1,7 mio Euro wurden von der politik für dieses projekt zur verfügung gestellt. in zeiten schmaler finanzmittel und allseitiger etat-kürzungen ein dicker brocken, der darauf hindeutet, dass die politik dieser ausstellung höchste priorität einräumt.

wir sind künstler – wir lieben es, kunst zu machen und wir machen es mit vollem einsatz, wir verabscheuen es aber, uns über „leistung“ zu definieren. kunst funktioniert weder nach den gesetzen einer dampfturbine, noch nach denen eines tierzuchtvereins. kunst funktioniert durch intensitäten, widerständigkeit, widersprüche und irrsinn. kunst – auch wenn es permanent versucht wird – lässt sich nicht objektivieren – kunst ist form und inhalt und gebunden an subjektives wahrnehmen, und das ist auch gut so. uns in eine „leistungsschau“ zwängen zu wollen, empfinden wir als angriff auf unser sein: wir brauchen unsere faulheit wie unseren fleiss, wir brauchen unser nickerchen wie unsere wachheit, wir brauchen unsere zweifel, flops und scheitern genauso wie unsere hightlights, wir brauchen kontemplation genauso wie handeln. und wir denken, dies betrifft nicht nur uns künstlerInnen, dies sind universelle qualitäten des menschlichen seins schlechthin, sie auszublenden und uns auf „leistung“ zu reduzieren degeneriert uns. und es führt in seiner konsequenz nicht selten zu krankheit: stress, burn out, depression, drogen, suizid.

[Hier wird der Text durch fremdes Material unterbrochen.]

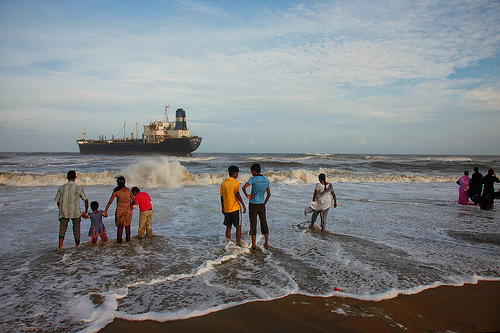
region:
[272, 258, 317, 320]
edge of a shore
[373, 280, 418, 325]
part of a shore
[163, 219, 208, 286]
part of a water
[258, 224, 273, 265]
part of a leg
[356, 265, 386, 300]
edge of a shore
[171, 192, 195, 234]
part fo a water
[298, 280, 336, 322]
edge of a shore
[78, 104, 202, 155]
a ship near the coast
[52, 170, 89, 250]
a person on the beach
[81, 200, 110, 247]
a child on the beach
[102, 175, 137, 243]
a person on the beach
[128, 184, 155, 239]
a person wearing red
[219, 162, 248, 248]
a person wearing a yellow shirt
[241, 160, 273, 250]
a person wearing a blue shirt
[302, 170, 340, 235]
a person standing in the water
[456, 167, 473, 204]
a person standing in the water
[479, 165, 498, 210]
a person standing in the water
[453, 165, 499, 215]
The people are standing in water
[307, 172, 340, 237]
The woman is wearing a white shirt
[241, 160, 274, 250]
The guy is wearing a blue shirt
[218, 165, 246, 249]
The person is wearing a yellow shirt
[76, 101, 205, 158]
A large ship is in the ocean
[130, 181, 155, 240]
The child is looking down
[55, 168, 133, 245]
The adults are holding the childs arms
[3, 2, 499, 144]
Cloud covered sky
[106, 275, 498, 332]
The sand on the beach is wet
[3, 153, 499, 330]
The ocean is wavy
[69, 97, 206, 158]
A tanker on the surf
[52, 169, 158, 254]
A family watching the tanker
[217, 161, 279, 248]
Two friends watching the tanker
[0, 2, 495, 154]
A very overcast sky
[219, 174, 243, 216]
An orange shirt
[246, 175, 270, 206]
A blue shirt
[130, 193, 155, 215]
A red shirt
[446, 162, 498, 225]
A group of friends standing in the surf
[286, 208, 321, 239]
A fishing net in the surf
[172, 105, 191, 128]
Smokestacks on the ship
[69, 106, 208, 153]
ship in the ocean near shore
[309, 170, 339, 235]
woman standing in the water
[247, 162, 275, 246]
boy standing in the water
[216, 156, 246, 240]
boy standing in the water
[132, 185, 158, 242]
boy standing in the water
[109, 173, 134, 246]
woman standing in the water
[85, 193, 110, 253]
child standing in the water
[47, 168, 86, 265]
man standing in the water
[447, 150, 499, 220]
three people standing in the water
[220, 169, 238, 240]
boy wearing yellow shirt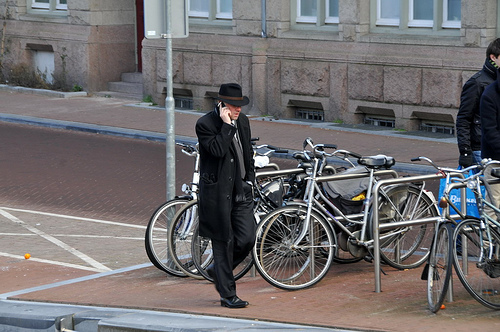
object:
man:
[194, 81, 259, 315]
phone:
[215, 99, 230, 114]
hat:
[207, 81, 251, 107]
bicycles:
[410, 152, 500, 315]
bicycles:
[427, 162, 500, 316]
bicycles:
[141, 141, 442, 290]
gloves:
[196, 172, 221, 185]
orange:
[438, 302, 448, 311]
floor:
[0, 199, 497, 331]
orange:
[21, 251, 33, 260]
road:
[1, 202, 219, 301]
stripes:
[0, 206, 205, 245]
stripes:
[1, 209, 113, 273]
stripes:
[0, 205, 199, 273]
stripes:
[1, 251, 109, 273]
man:
[454, 36, 500, 259]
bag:
[435, 165, 481, 225]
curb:
[0, 120, 468, 300]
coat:
[190, 109, 259, 241]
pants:
[206, 185, 257, 299]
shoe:
[220, 293, 250, 309]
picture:
[0, 0, 500, 331]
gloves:
[456, 151, 477, 168]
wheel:
[425, 220, 455, 314]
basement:
[162, 86, 457, 137]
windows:
[417, 114, 456, 135]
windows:
[360, 109, 395, 128]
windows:
[293, 104, 325, 122]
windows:
[164, 93, 193, 111]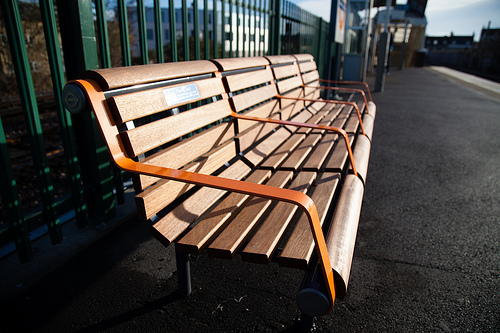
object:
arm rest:
[230, 110, 357, 175]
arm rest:
[319, 79, 373, 102]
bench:
[62, 54, 376, 333]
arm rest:
[300, 84, 368, 114]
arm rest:
[69, 80, 332, 282]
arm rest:
[274, 94, 365, 134]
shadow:
[23, 237, 183, 330]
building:
[117, 0, 303, 62]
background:
[4, 3, 495, 118]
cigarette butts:
[212, 295, 247, 314]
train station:
[316, 4, 431, 88]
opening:
[372, 11, 411, 71]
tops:
[427, 21, 497, 39]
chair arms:
[301, 85, 370, 112]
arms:
[220, 93, 356, 175]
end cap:
[297, 288, 330, 316]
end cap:
[62, 84, 86, 114]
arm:
[60, 79, 337, 307]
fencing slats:
[3, 0, 62, 247]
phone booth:
[340, 0, 389, 92]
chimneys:
[450, 31, 453, 36]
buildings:
[413, 17, 499, 80]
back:
[95, 59, 320, 216]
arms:
[274, 93, 365, 135]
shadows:
[174, 173, 342, 223]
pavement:
[6, 67, 499, 329]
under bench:
[3, 199, 319, 329]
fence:
[4, 0, 328, 276]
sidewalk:
[351, 58, 484, 330]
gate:
[3, 2, 335, 255]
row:
[188, 70, 370, 309]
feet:
[178, 283, 193, 296]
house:
[423, 31, 478, 61]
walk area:
[0, 64, 497, 328]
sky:
[426, 1, 497, 39]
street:
[6, 59, 496, 326]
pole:
[375, 32, 391, 92]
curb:
[426, 62, 497, 95]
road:
[4, 66, 495, 328]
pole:
[175, 246, 192, 297]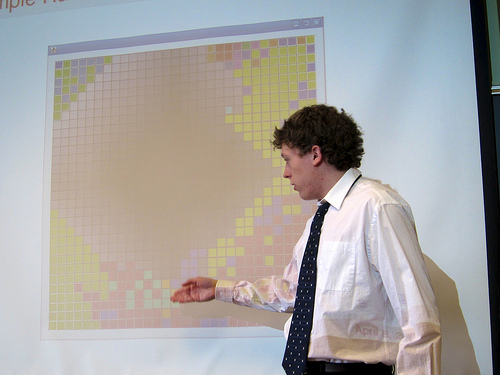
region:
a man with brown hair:
[269, 102, 365, 195]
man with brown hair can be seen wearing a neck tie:
[266, 99, 351, 374]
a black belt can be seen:
[308, 362, 391, 374]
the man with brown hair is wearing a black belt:
[270, 106, 396, 373]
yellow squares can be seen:
[240, 95, 285, 120]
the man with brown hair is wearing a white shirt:
[215, 100, 444, 372]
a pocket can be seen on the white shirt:
[320, 231, 395, 324]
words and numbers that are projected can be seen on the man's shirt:
[322, 317, 436, 354]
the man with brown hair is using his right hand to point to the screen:
[167, 102, 445, 374]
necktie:
[279, 200, 336, 373]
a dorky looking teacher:
[182, 17, 449, 373]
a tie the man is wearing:
[289, 221, 315, 365]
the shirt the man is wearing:
[278, 176, 447, 357]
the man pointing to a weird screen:
[60, 81, 318, 335]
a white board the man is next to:
[342, 18, 465, 158]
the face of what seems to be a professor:
[260, 102, 432, 228]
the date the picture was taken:
[348, 291, 431, 356]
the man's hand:
[158, 257, 256, 315]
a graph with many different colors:
[58, 66, 273, 274]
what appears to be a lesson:
[14, 12, 430, 373]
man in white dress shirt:
[216, 110, 373, 328]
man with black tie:
[251, 100, 413, 345]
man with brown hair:
[129, 133, 403, 370]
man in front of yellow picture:
[219, 99, 393, 314]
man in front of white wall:
[240, 103, 448, 368]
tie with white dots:
[276, 182, 333, 372]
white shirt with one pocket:
[265, 227, 413, 341]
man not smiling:
[254, 122, 436, 254]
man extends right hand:
[145, 145, 362, 371]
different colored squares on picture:
[46, 101, 437, 342]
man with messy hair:
[191, 77, 425, 373]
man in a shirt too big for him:
[203, 79, 486, 373]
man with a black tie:
[228, 106, 464, 366]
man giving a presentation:
[62, 23, 257, 373]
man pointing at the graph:
[55, 9, 465, 374]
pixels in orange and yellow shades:
[81, 12, 442, 365]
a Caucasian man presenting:
[181, 91, 417, 373]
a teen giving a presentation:
[138, 2, 488, 316]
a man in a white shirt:
[171, 50, 486, 348]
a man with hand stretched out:
[71, 44, 496, 373]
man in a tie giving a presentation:
[146, 87, 477, 374]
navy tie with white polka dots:
[276, 201, 367, 368]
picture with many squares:
[49, 48, 278, 335]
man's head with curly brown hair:
[263, 100, 378, 205]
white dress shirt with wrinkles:
[259, 188, 475, 370]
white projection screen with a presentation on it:
[21, 14, 388, 346]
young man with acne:
[296, 167, 346, 209]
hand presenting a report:
[165, 276, 235, 308]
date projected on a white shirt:
[343, 317, 424, 345]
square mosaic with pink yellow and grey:
[63, 66, 163, 161]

wir müssen dies hier betonen weil eine korrektur der begrifflichkeit und damit ein verständnis für den berechtigten protest von seiten der politik nicht nur ausblieb sondern insbesondere der regierende bürgermeister klaus wowereit stur und ignorant daran kleben bleibt und die ausstellung trotz titeländerung weiterhin als „leistungsschau“ bezeichnet.

wir nehmen an dieser ausstellung unter protest teil, da die belange der bildenden kunst von der politik nicht wirklich ernst genommen werden. wowereits absichtserklärung in seiner antrittsrede nach der wiederwahl, eine kunsthalle in berlin zu gründen, folgten keine praktischen schritte. es liest sich für uns eher als leeres versprechen, das das ausbleibende tatsächliche engagement für die zeitgenössische kunst verschleiert.

die notwendigkeit einer kunsthalle kann nicht durch eine ausstellung ermittelt werden. die notwenigkeit und die machbarkeit muss in einem offenen austausch mit allen beteiligten – künstlern, kuratoren, kunstvereinen, galerien und museen…, und in einem öffentlichen diskussionsprozess ermittelt werden.

wenn der berlinischen galerie der ankaufsetat für zeitgenössische kunst gestrichen wird, wenn die kunstwerke KW oder die kunstvereine NBK und NGBK vor substantiellen finanziellen engpässen stehen, wenn es kein einziges berliner förderprogramm für „off-spaces“ und selbstorganisierte ausstellungsräume gibt…, wie soll da eine neue kunsthalle funktionieren?

wir lassen uns nicht instrumentalisieren!
wir wünschen uns berliner politik, die ernstzunehmen ist, die auf eine verbesserung der lebensbedingungen der sozial schwachen orientiert. viele berliner künstlerInnen erleben seit jahren genau das gegenteil: unsere lebens- und produktionsbedingungen werden schwieriger, mieten und lebenskosten steigen, förderungen werden gestrichen, bei rückläufigen einnahmen. mit katharina sieverding sagen wir: „arm aber sexy“ ist out. es ruiniert und diskriminiert uns und unsere Kunst.